WORK REQUEST: Among the records below, find each line containing the word "reimbursement" and copy it.

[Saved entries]
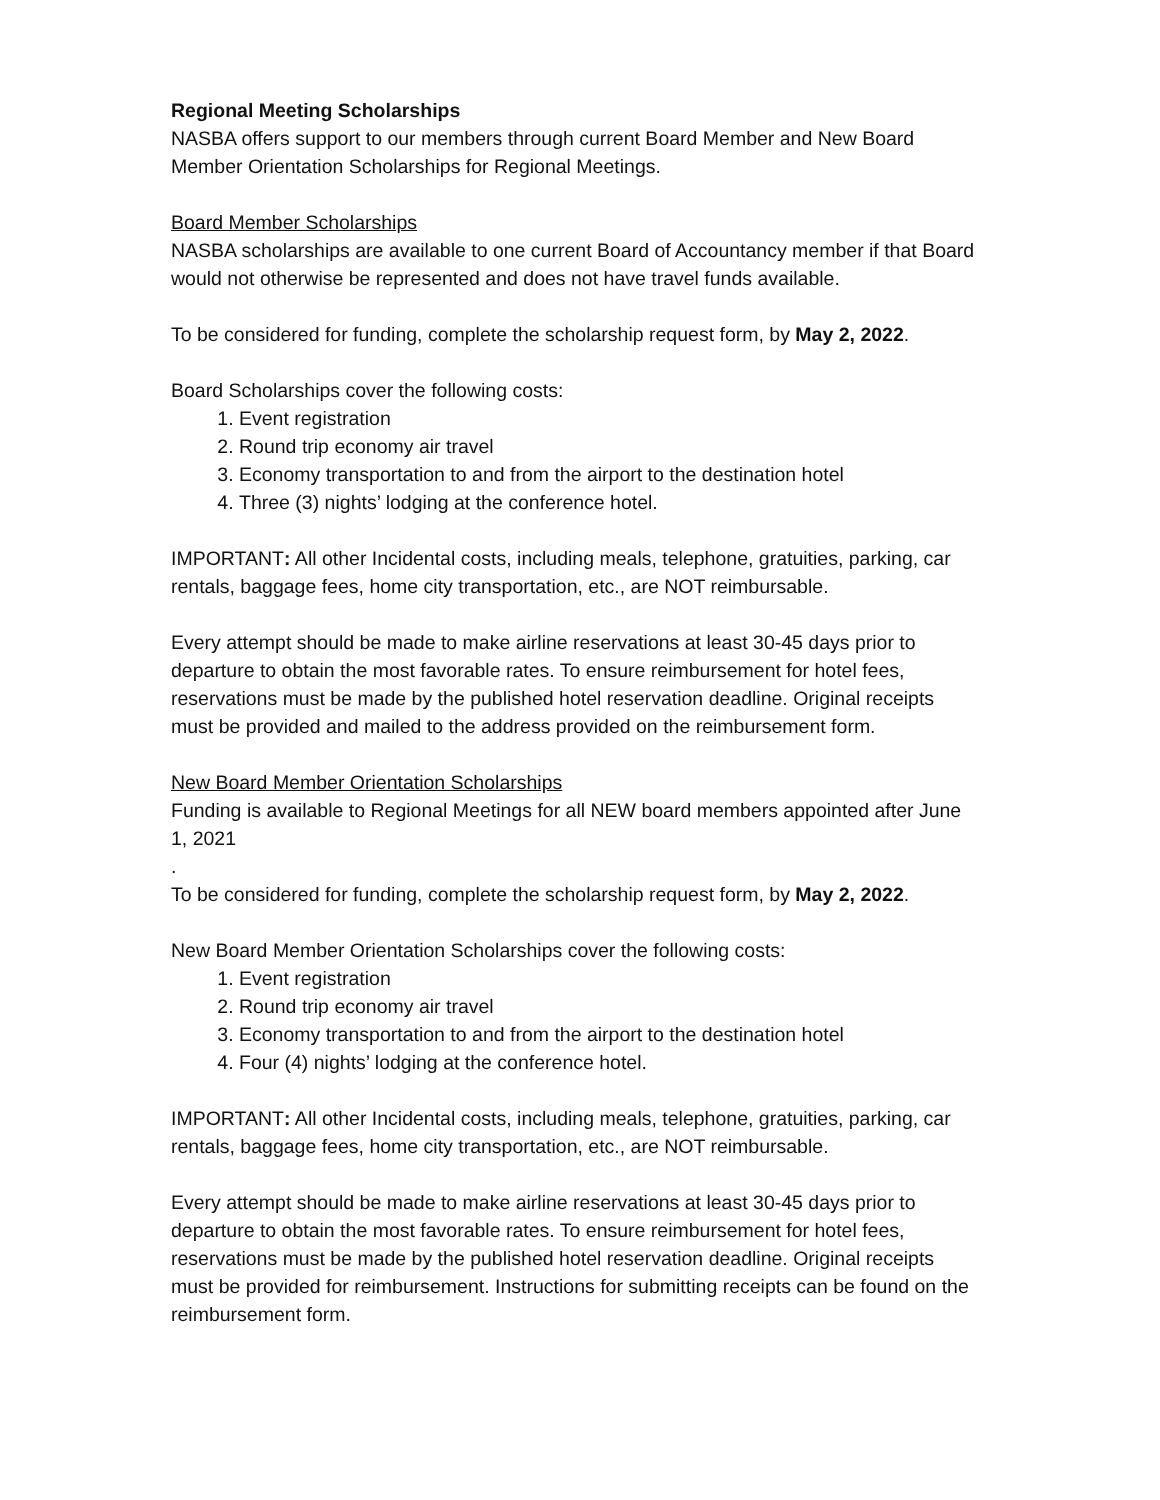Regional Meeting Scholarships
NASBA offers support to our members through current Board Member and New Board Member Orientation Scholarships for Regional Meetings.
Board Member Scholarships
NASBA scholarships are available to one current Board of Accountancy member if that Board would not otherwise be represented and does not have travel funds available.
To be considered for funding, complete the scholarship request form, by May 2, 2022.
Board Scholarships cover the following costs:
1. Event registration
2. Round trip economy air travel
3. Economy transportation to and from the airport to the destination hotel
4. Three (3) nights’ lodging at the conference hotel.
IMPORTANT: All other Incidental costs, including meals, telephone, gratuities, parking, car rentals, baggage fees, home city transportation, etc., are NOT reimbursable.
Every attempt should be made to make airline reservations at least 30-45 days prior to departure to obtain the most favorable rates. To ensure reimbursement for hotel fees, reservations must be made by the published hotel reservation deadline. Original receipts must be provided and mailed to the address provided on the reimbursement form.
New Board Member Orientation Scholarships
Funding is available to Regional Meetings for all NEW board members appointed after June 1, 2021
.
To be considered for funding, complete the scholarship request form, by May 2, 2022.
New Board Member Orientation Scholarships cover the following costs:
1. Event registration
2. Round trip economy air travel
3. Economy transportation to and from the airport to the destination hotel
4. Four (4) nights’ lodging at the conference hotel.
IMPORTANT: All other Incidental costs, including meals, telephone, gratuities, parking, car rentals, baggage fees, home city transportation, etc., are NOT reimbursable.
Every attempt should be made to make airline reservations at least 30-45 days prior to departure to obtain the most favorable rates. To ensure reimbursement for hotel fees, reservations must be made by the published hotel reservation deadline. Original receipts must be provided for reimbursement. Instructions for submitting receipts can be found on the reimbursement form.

==

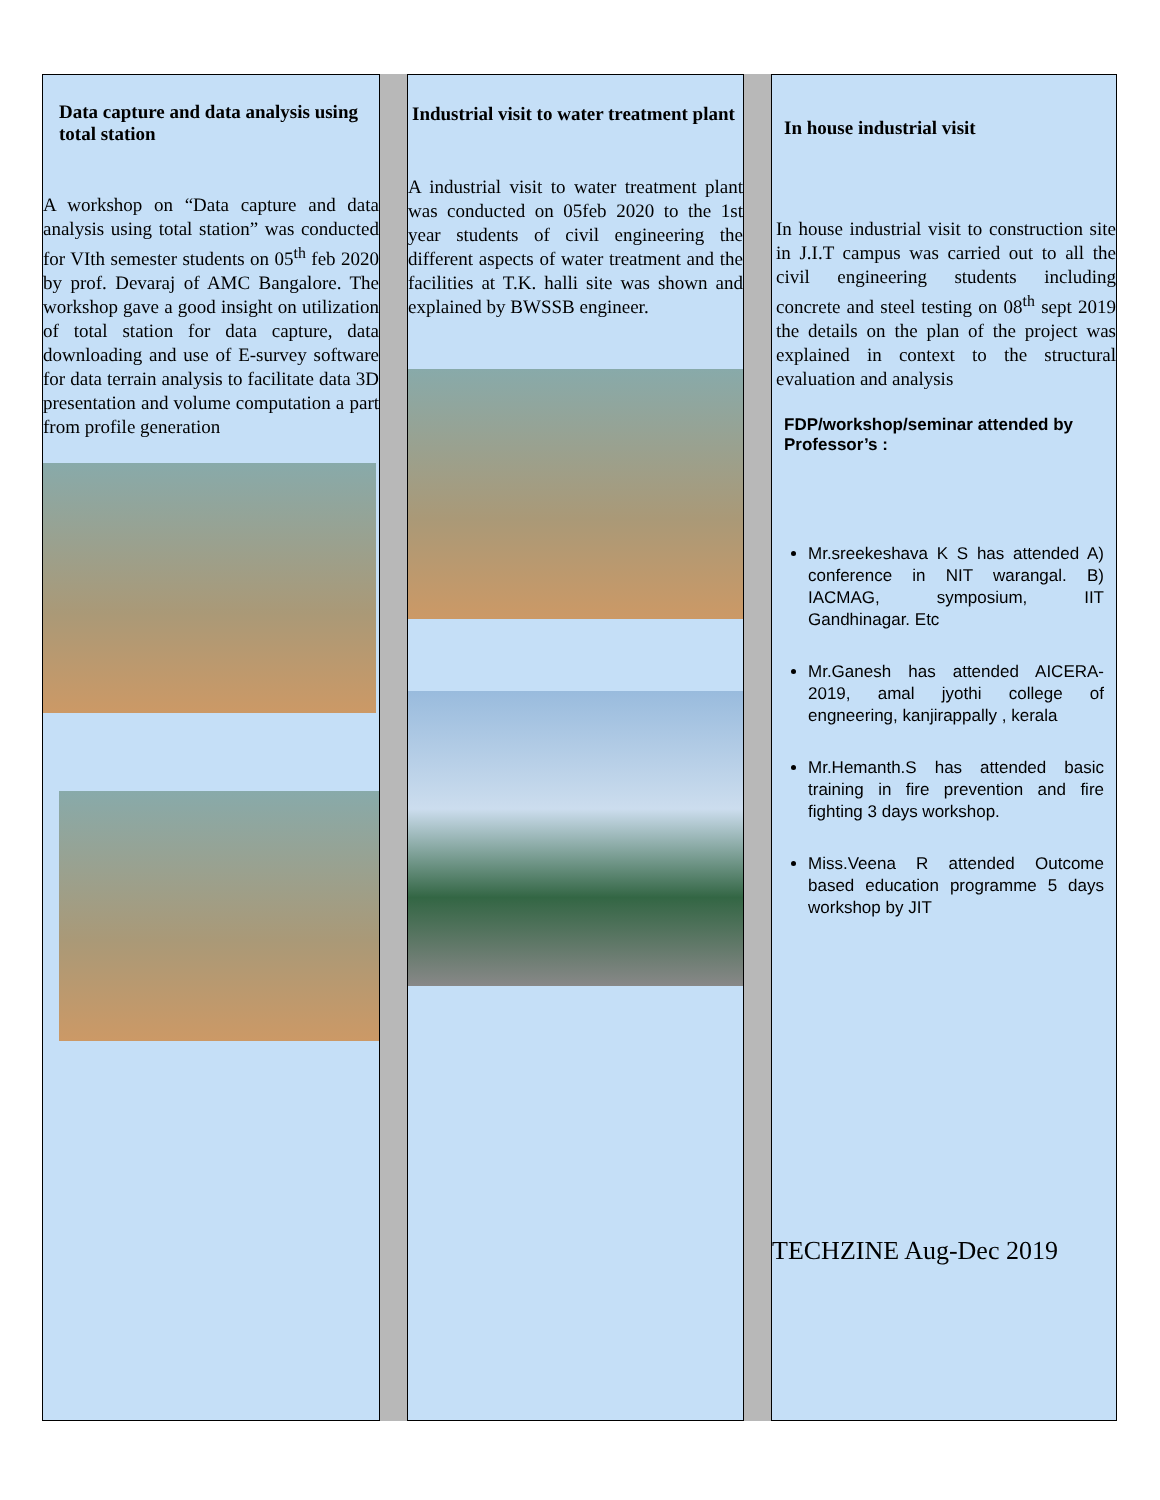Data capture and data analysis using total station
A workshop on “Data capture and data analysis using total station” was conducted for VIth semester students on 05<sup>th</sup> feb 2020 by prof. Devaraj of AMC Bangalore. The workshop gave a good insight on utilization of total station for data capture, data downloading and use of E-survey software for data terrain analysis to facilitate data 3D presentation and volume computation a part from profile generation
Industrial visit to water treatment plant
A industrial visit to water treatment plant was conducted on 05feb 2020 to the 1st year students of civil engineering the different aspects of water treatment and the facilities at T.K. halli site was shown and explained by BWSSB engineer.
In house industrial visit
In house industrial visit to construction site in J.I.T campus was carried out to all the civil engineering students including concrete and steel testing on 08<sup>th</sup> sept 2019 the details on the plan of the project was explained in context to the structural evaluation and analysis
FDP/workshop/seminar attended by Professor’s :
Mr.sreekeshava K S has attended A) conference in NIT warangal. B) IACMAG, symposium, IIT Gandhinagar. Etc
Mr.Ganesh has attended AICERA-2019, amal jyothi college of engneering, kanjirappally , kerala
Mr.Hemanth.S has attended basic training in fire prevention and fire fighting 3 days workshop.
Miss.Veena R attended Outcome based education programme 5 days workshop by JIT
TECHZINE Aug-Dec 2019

TASK RESULT:
Every attempt should be made to make airline reservations at least 30-45 days prior to departure to obtain the most favorable rates. To ensure reimbursement for hotel fees, reservations must be made by the published hotel reservation deadline. Original receipts must be provided and mailed to the address provided on the reimbursement form.
Every attempt should be made to make airline reservations at least 30-45 days prior to departure to obtain the most favorable rates. To ensure reimbursement for hotel fees, reservations must be made by the published hotel reservation deadline. Original receipts must be provided for reimbursement. Instructions for submitting receipts can be found on the reimbursement form.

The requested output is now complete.